“Sto bollendo”
“Datemi il potere di suscitare la febbre e guarirò ogni malattia”: ne aveva consapevolezza già, molto prima di noi, il filosofo greco Parmenide. sebbene l’intero organismo ne sia coinvolto e compromesso, la febbre non è una malattia. Il bambino è pronto a combattere e vuole mettere alla prova le proprie capacità (di difesa), confrontandosi con la minaccia proveniente dal mondo esterno (batteri, virus ecc.). In linea di principio, tanto ardore per la battaglia è positivo e possibile solo in un organismo sano, ancora in grado di produrre febbre e pronto, in senso metaforico, ad accettare la lotta per la vita. Misurarsi con gli agenti patogeni e sconfiggerli, cuocere dentro per bruciare questi problematici disturbatori della pace e ristabilire l’equilibrio nel corpo, è lo scopo per cui si sviluppa la febbre. Nei malati cronici – come ad esempio i soggetti allergici, gli immunodepressi o i pazienti ammalati di cancro- il più delle volte, nel periodo precedente la malattia, non c’è più febbre. Nei bambini moderni, trattati fin dalla nascita con vaccini, antibiotici e analoghi strumenti repressivi, questo segnale di sana capacità difensiva viene spesso a mancare molto presto. Questi bambini soffrono la carenza di una reazione vitale e, con essa, di un sistema immunitario maturo, così come della disponibilità a lottare e a confrontarsi; di conseguenza sono privi della protezione naturale derivante dalla propria forza.

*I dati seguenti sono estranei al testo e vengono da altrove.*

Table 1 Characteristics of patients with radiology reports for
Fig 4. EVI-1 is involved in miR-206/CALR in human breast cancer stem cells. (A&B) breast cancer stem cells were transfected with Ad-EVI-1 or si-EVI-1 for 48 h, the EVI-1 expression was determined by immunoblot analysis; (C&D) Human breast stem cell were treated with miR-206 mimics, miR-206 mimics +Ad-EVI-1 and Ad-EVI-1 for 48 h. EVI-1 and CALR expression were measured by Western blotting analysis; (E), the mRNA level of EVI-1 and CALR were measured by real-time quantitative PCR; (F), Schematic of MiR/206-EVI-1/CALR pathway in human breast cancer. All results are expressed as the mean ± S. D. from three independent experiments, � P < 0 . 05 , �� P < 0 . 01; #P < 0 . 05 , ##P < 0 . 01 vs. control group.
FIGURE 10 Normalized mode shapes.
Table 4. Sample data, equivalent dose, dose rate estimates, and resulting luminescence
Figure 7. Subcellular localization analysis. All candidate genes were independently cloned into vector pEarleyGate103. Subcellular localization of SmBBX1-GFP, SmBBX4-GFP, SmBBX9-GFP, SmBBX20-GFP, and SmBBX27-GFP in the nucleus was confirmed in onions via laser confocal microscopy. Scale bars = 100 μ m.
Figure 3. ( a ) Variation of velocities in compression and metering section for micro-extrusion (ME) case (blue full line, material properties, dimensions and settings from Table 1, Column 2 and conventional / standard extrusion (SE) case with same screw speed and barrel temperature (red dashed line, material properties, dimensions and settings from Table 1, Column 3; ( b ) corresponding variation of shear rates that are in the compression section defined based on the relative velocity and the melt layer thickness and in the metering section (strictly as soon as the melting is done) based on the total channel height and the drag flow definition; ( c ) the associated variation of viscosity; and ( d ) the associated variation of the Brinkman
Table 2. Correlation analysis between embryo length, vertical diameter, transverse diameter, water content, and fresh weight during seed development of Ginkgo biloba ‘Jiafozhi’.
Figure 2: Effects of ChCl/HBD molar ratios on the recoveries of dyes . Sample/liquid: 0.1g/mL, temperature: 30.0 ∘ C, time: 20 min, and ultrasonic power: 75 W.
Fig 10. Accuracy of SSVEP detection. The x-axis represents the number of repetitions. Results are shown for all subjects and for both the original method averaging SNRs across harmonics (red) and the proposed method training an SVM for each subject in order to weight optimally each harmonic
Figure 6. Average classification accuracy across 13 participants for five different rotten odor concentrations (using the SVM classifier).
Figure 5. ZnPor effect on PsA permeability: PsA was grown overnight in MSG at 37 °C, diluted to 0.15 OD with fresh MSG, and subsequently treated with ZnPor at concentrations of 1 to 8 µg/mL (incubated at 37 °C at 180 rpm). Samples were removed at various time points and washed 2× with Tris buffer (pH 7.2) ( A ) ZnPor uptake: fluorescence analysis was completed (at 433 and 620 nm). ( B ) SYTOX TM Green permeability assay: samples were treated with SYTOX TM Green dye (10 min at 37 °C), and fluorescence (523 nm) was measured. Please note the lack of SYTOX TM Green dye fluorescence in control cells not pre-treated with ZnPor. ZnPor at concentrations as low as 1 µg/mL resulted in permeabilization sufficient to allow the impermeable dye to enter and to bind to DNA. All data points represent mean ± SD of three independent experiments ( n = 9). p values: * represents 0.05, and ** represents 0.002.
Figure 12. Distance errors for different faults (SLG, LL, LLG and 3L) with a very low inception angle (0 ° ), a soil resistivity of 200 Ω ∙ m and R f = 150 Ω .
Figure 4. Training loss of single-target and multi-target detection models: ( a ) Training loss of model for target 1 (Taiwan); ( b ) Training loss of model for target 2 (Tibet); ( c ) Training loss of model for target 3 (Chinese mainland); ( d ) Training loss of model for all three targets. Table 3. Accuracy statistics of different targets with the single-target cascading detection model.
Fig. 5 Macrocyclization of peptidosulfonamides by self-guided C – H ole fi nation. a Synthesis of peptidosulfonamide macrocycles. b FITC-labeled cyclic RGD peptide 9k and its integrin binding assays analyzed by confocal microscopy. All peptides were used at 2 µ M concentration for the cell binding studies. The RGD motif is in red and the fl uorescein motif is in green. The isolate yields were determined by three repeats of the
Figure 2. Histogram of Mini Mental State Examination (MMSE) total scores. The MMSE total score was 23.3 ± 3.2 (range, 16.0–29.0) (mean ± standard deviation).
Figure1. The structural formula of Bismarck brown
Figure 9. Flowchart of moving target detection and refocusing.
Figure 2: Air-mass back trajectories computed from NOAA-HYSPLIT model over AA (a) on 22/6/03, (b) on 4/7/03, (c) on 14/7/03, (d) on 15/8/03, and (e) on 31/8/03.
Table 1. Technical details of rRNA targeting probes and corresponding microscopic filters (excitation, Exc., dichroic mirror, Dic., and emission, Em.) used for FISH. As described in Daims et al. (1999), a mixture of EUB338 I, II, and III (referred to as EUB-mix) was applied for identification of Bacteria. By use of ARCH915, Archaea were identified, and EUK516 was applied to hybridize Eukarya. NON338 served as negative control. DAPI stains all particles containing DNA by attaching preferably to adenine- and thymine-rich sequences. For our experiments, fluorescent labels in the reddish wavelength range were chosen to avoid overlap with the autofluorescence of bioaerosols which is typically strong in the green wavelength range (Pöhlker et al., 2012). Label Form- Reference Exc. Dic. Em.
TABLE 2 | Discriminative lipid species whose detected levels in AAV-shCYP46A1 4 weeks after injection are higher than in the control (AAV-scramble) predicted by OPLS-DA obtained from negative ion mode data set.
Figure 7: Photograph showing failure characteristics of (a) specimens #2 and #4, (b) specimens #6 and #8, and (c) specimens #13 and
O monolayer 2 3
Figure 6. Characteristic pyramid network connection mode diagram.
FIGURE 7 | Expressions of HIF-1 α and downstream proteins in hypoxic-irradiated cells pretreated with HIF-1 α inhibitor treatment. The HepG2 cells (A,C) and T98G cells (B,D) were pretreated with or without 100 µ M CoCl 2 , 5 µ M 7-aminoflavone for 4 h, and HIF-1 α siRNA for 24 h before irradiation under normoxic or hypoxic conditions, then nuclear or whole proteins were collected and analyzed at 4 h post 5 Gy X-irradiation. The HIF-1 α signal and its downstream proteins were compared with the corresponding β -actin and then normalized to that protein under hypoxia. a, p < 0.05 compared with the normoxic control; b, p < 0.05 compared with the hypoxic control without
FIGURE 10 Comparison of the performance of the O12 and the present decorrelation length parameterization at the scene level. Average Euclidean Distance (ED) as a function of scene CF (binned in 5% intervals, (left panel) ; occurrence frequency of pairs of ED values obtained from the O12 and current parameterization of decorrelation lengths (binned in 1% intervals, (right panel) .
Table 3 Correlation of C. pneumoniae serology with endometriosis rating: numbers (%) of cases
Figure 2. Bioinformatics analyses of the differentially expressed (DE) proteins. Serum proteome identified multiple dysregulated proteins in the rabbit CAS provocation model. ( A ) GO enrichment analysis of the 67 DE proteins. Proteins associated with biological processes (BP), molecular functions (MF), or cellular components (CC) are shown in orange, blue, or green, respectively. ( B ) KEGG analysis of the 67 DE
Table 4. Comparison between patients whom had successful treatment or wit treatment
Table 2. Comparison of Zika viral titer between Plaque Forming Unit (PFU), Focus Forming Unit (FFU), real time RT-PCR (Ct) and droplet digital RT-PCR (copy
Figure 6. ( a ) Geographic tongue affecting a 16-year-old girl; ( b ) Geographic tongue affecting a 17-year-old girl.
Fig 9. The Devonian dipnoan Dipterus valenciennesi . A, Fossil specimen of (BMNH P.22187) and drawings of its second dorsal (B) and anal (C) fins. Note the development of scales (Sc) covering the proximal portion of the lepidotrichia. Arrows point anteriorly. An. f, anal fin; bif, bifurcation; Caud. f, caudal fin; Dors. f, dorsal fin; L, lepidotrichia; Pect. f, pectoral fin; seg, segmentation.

Ogni grado di febbre raddoppia le prestazioni del sistema immunitario; ogni nuova febbre lo allena per gli impegni successivi. In questo modo l’attiva capacità di difesa del corpo contro gli aggressori diventa una scuola importante per lo sviluppo di una personalità autonoma e capace. Molti genitori constatano realmente una maggiore coscienza di se nelbambino che ha superato una crisi febbrile: ha avuto luogo un processo di maturazione. Tali bambini sono in grado di prendere in mano la loro vita in tutt’altro modo, saggiare i propri limiti o anche, qualche volta, rispondere per le rime e litigare. Hanno la risposta pronta e sono pieni di entusiasmo, capaci di affrontare con coraggio le proprie scelte, fedeli al motto: “Chi vuole diventare un maestro cominci a esercitarsi per tempo”. II presupposto alla base di tutto ciò è proprio che il bambino possa sviluppare febbre – occasionalmente anche alta – e superare così il problema che ne è alla base. Per farlo deve confrontarsi con la propria capacità di soffrire e con i propri limiti. I bambini – come del resto gli adulti – non imparano di certo quando tutti gli ostacoli vengono loro rimossi e le difficoltà allontanate. Essi, al contrario, devono essere sostenuti e accompagnati con amore e fiducia mentre vivono e superano le loro crisi. E allora, dal superamento della malattia e dei suoi attacchi di febbre, uscirà un bambino più maturo e più forte. Espressioni come “un’attesa febbrile” per qualcosa indicano molto chiaramente la tematica aggressiva della febbre e la generale mobilitazione del corpo nei preparativi a una grande resistenza. Nella pratica clinica s’incontrano frequentemente bambini che si ammalano ad esempio, a Natale o il giorno del compleanno: la gioia della festa, il desiderio di invitare amici e di festeggiare sono così forti da farli ardere, letteralmente, per l’evento con attesa febbrile. Poiché, però, non possono dare adeguata espressione a tale gioia, il tema sprofonda sul piano fisico, sul palcoscenico del corpo, dove va in scena sotto forma di febbre.